Back in the ’80s there was a push to “clean up fairy tales” by stripping out their darker elements (but not the way women were treated). Kids ended up having nightmares. We need the darker side to find our way to balance and stories are a very safe place to explore things we might never do. On the other hand, if someone wants to take me to a bomb range and let me blow stuff up, I’m in.

How do you balance writing and the realities of life?

By getting very no-bullshit about my priorities.  If I don’t write, I’m weird. If I write after a long day of other work, my writing sucks. So I take care of my writing after taking care of the dog.  When I worked a day gig, I wrote on my lunch hour with ear buds in my ears. I wrote a novel in a year that way — lunch hours plus some weekends editing. Train yourself to write when you touch your keyboard.

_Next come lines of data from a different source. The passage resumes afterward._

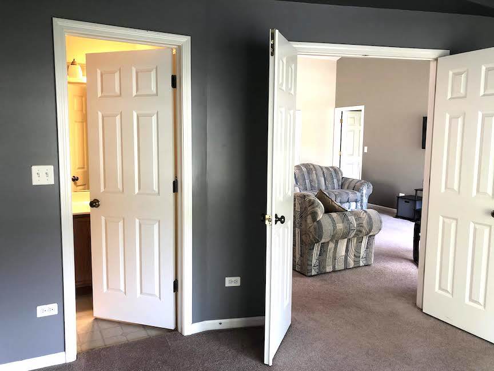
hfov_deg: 63.4
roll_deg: -0.5
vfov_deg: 49.7
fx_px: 400
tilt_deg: -6.2
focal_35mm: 28
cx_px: 247
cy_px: 186
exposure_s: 1/20
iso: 40
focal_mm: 3.99
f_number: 1.8
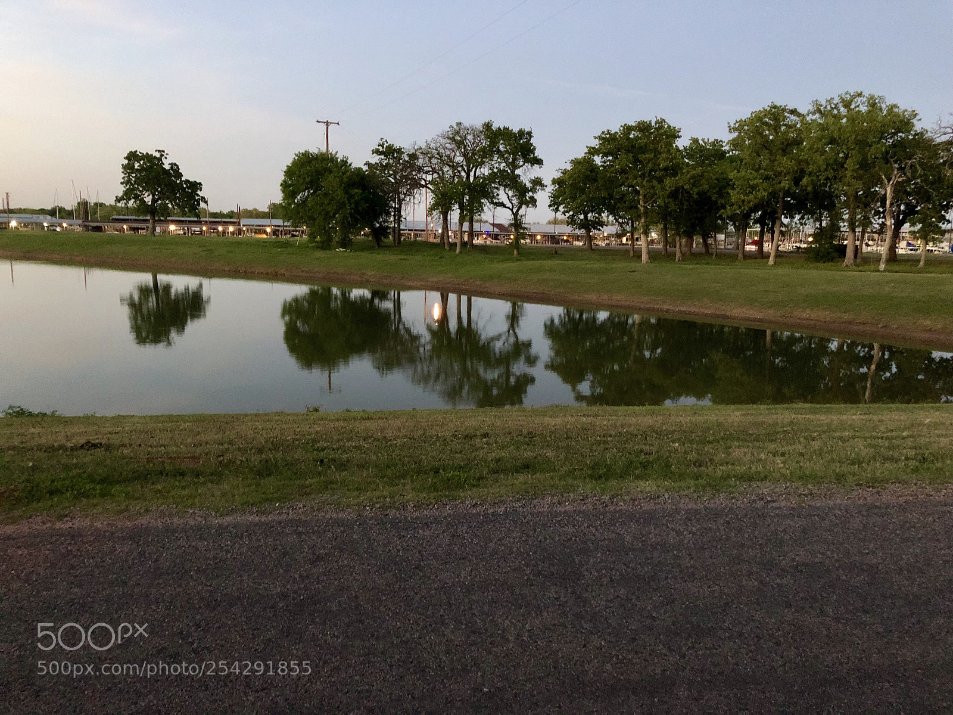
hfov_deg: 63.4
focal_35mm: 28
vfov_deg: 49.7
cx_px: 476
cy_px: 358
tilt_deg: -9.7
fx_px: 771
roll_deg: -1.2
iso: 160
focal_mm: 4
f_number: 1.8
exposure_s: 1/4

Save Facebook (or other social) for your phone. Once your writing is protected you need to train yourself to turn off and be present for your loved ones and your body. Writing challenges us mentally and physically. Finding exercise that takes me to another place works for me. I’ve belly danced for 18 years. Taking time to move my body to different rhythms has taught me a lot about pacing and structure. In other words however your need to spend your time, you can use it to inform your writing. You can also use your writing as an excuse to interview people, visit dive bars and discuss impolite topics.

Paying attention to loved ones is easier now that my son is a teenager. When he was a toddler, I could blast Middle Eastern music, but a putting a pen to paper or my fingers on a keyboard drove him wild. He’s much happier now that he can bounce story ideas with me. In fact, he’s the one who came up with the title to my story for “State of Horror: Tennessee.”

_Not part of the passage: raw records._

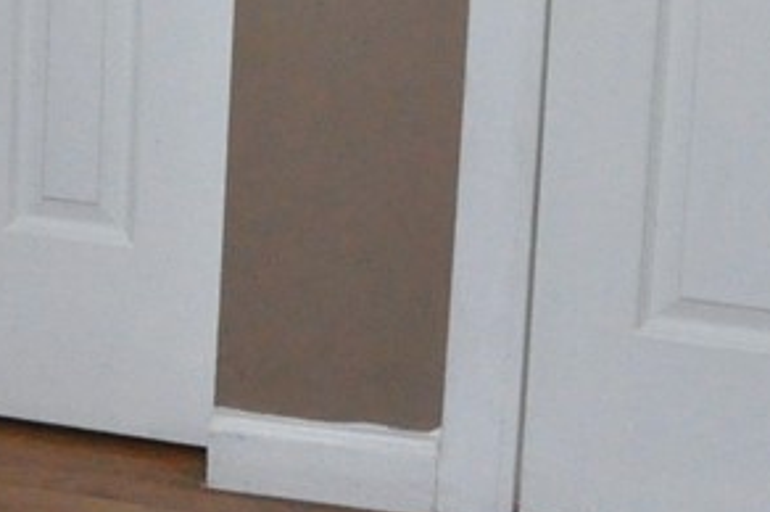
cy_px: -711
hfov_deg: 12.8
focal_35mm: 157
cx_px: -156
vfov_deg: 8.1
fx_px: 3354
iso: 3200
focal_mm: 18
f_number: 8
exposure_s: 1/200
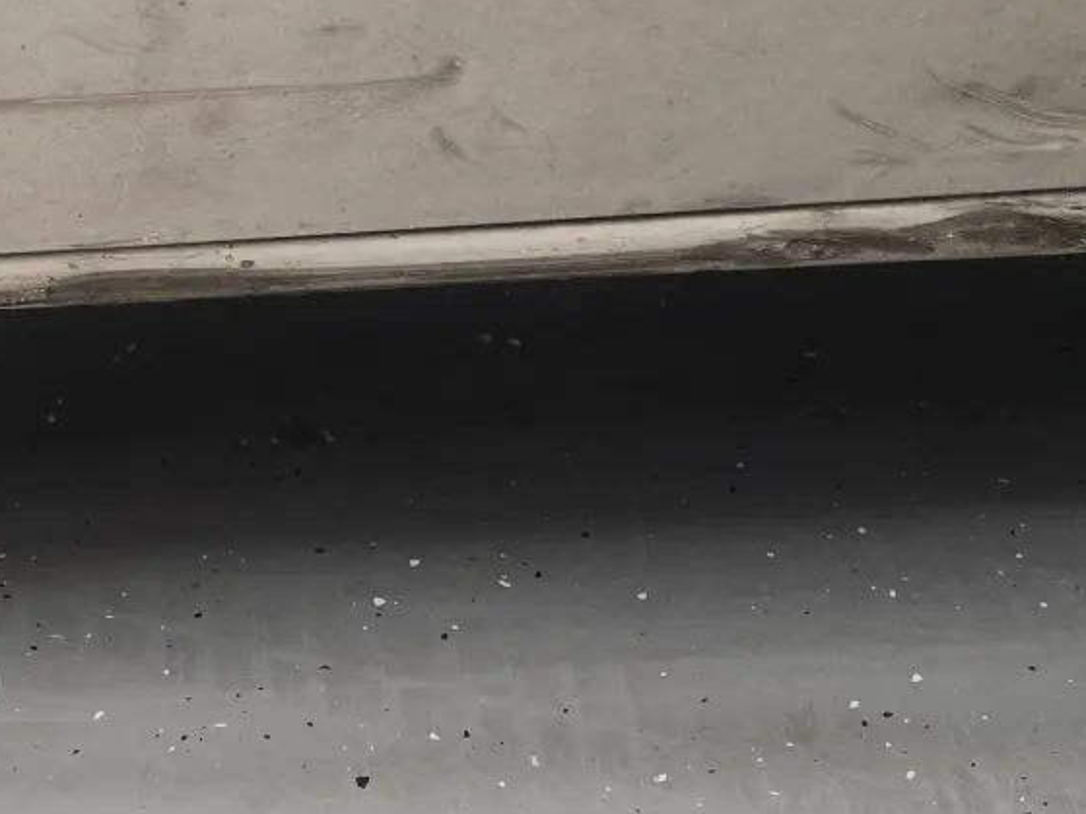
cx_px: 37
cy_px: 587
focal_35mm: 79
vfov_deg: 18.6
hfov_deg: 23.8
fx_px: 2478
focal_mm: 6.3
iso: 160
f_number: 1.7
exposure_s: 1/100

My husband’s a jazz musician. He gets the need to tend to your art, but the family schedule can be a nightmare since we share a single car. I’d love to tell you there’s a great solution for that one, but I haven’t found it yet.

Is there anything you find particularly challenging in your writing or what was the hardest part about writing your story?

Since I like writing violent scenes, I was surprised to find my first draft of “From Love to Dust” was too sweet. I rewrote large sections of it until it creeped my husband out. Then I sent it off.

There’s a fine line between caring enough about a project to take it through the necessary edits and loving it so much that it hides in your computer without ever meeting a reader.

I have two projects waiting for me to get over myself and approach them with the respect, care and expectation I use when editing anyone else’s work. I can be alternately easier and harder on myself than necessary.

A great deal can be learned by reading other people’s work and trying their approach yourself until you get a story you like, but the real game is trusting yourself. You have to believe you can write a story and then you have to believe you can finish it and that strangers will like it and so on. Or you have to find a story that you want to tell so much that the rest of that stuff doesn’t matter and I think that’s the clearer way. That doesn’t mean that the writing and editing will be easier, it just means that you’ll have a guide telling you what to leave in and what to leave out. I still believe the best advice is to write the story you want to read.